**SZCZEGÓŁY ZADANIA:**
Zaktualizuj wiersze od wiersza z „What is the sum of all values?” do wiersza z „Rank the series” włącznie, zastępując „from lowest to highest” wyrażeniem „from highest to lowest” i nie zmieniając niczego innego. W odpowiedzi pomiń obrazy.

**WIERSZE ZBIORU DANYCH:**
++++++++++++++++++++

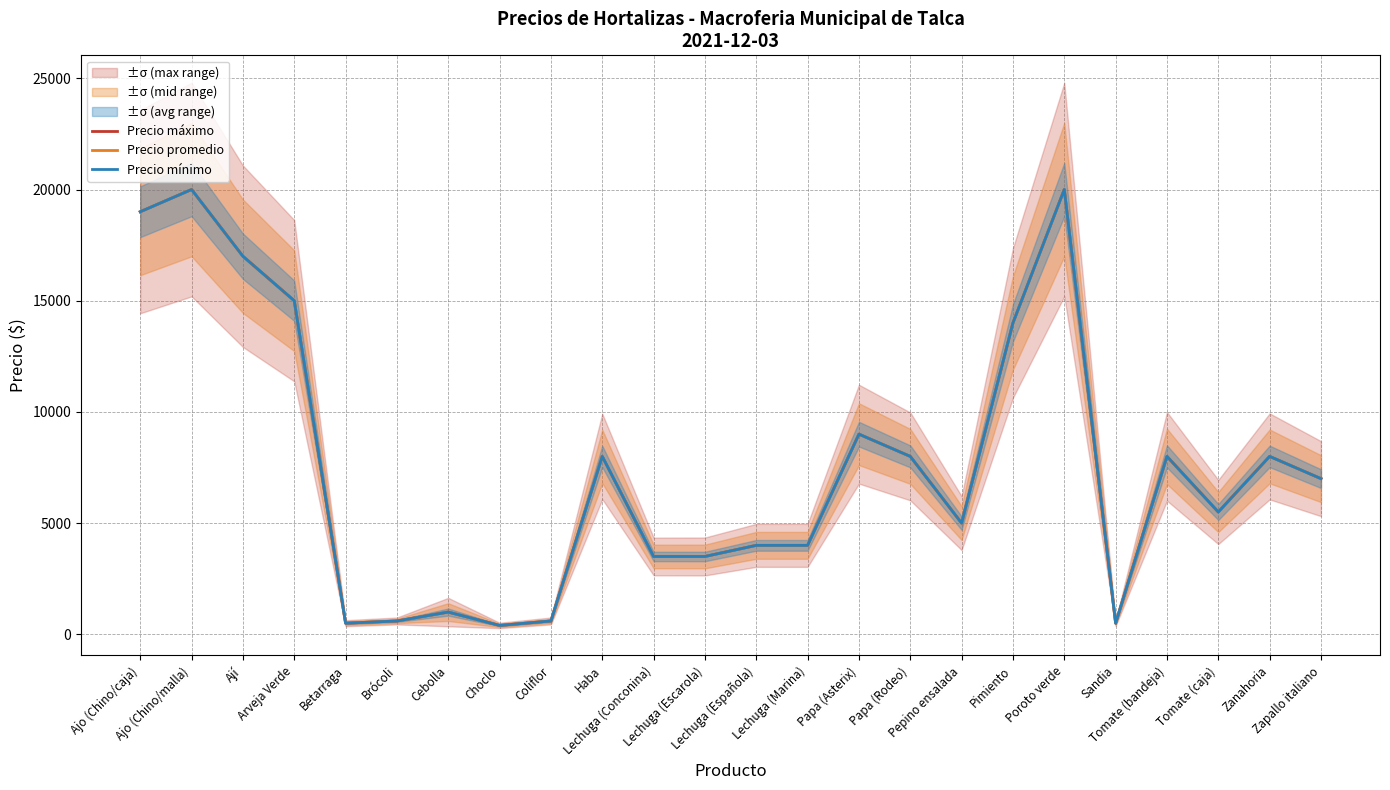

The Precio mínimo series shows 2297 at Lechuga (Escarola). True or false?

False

++++++++++++++++++++

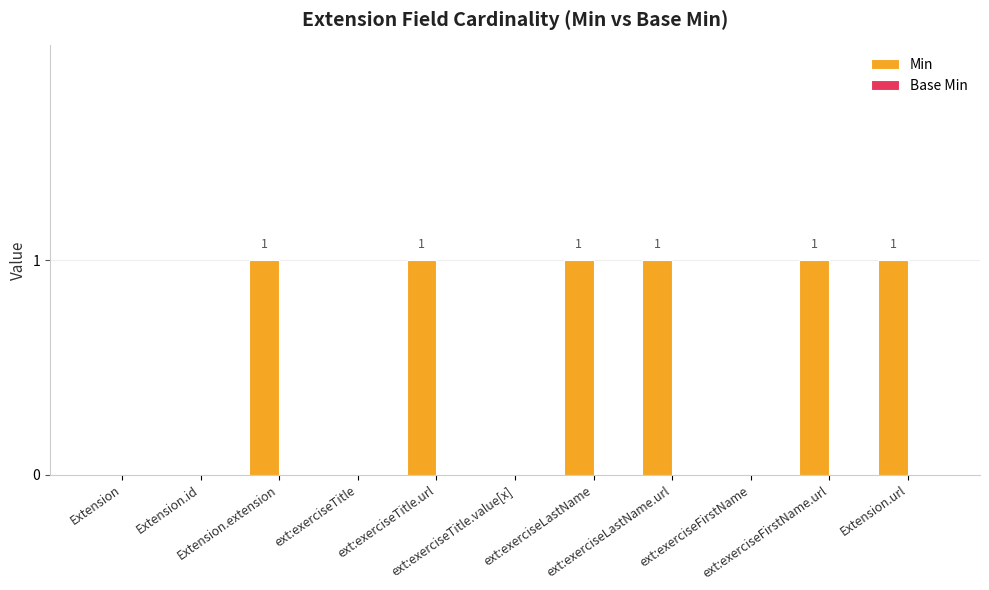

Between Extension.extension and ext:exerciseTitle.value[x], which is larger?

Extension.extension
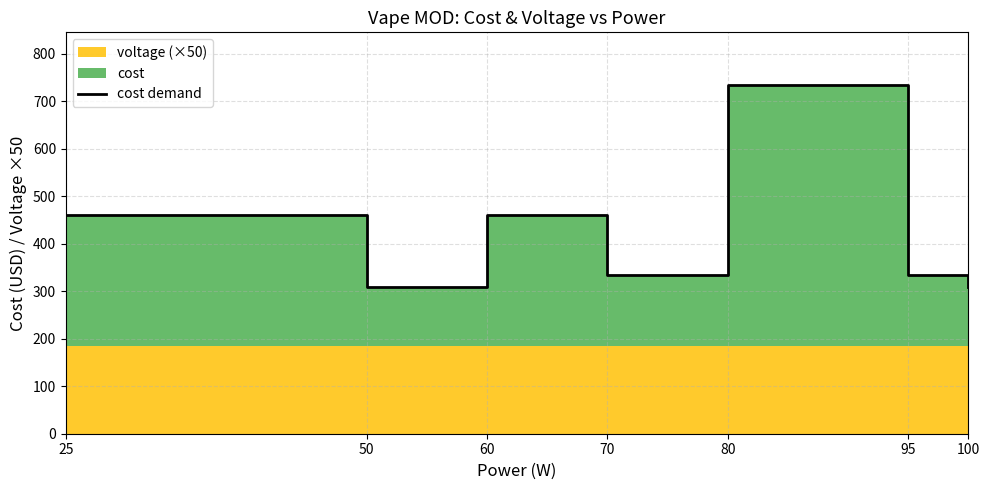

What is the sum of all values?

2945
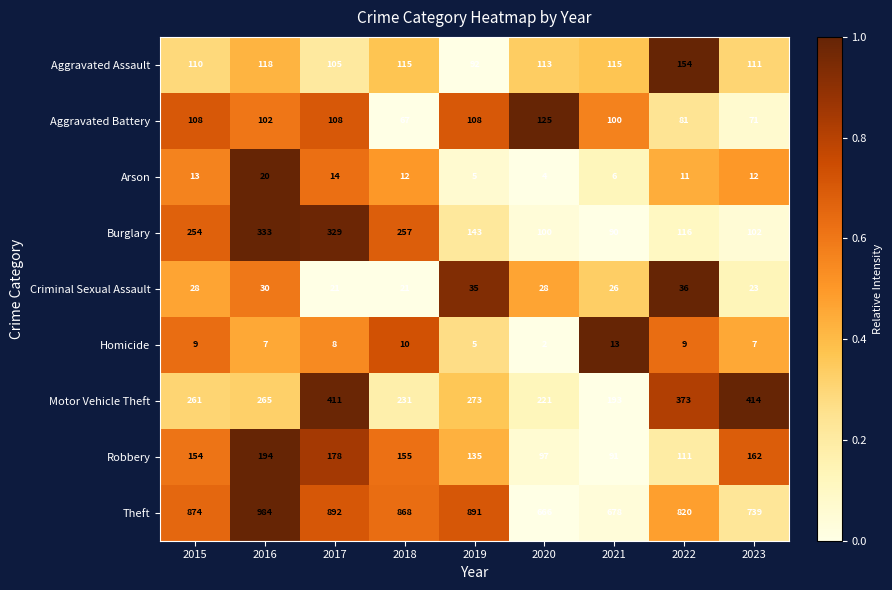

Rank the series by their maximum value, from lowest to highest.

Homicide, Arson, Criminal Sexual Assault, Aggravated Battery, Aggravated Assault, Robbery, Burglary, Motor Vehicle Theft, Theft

++++++++++++++++++++

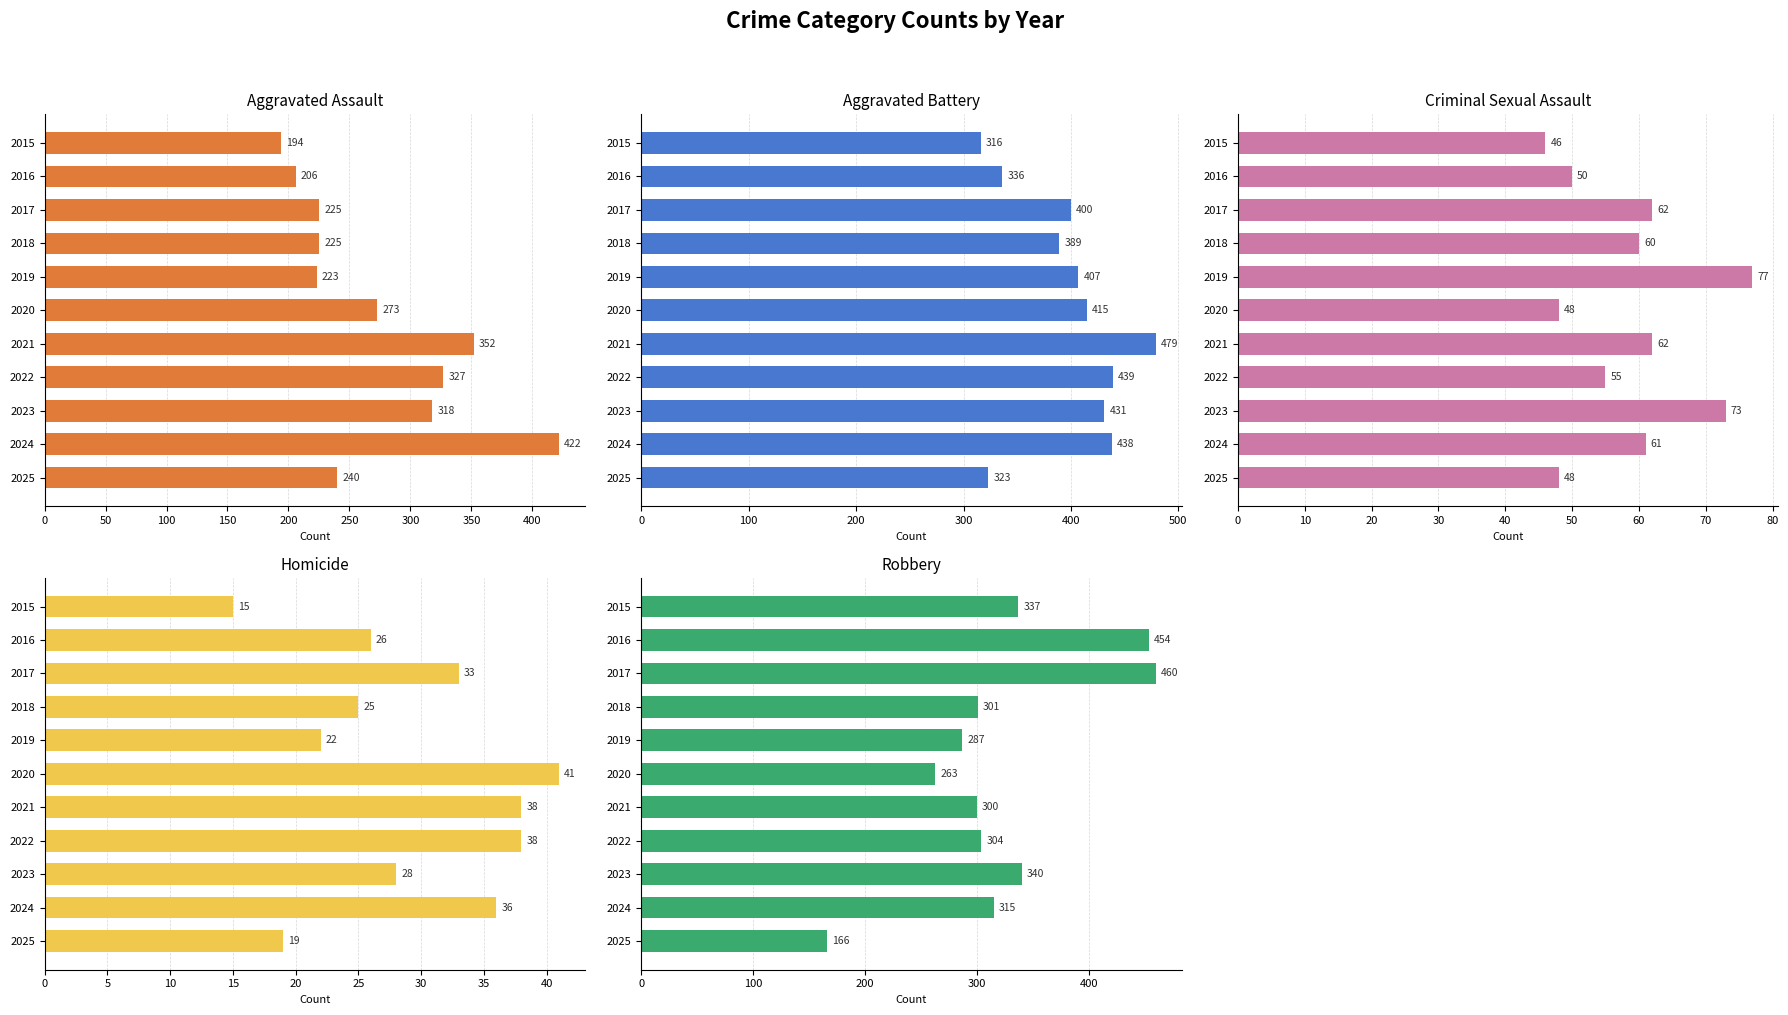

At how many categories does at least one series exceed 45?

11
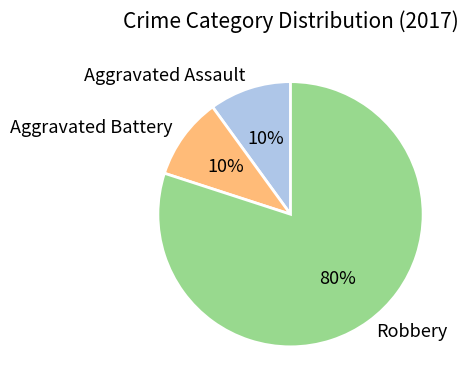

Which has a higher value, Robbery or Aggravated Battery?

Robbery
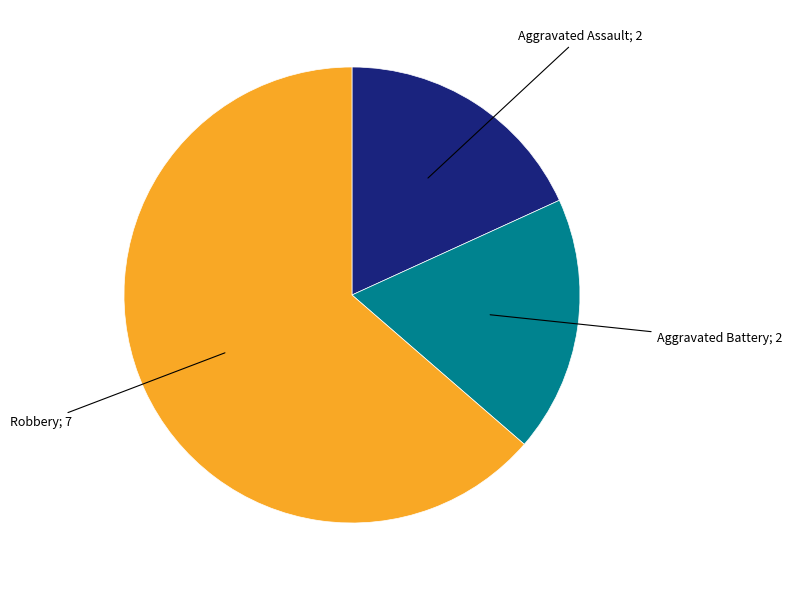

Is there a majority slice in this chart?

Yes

++++++++++++++++++++

**WYNIK ZADANIA:**
What is the sum of all values?

2945

Rank the series by their maximum value, from highest to lowest.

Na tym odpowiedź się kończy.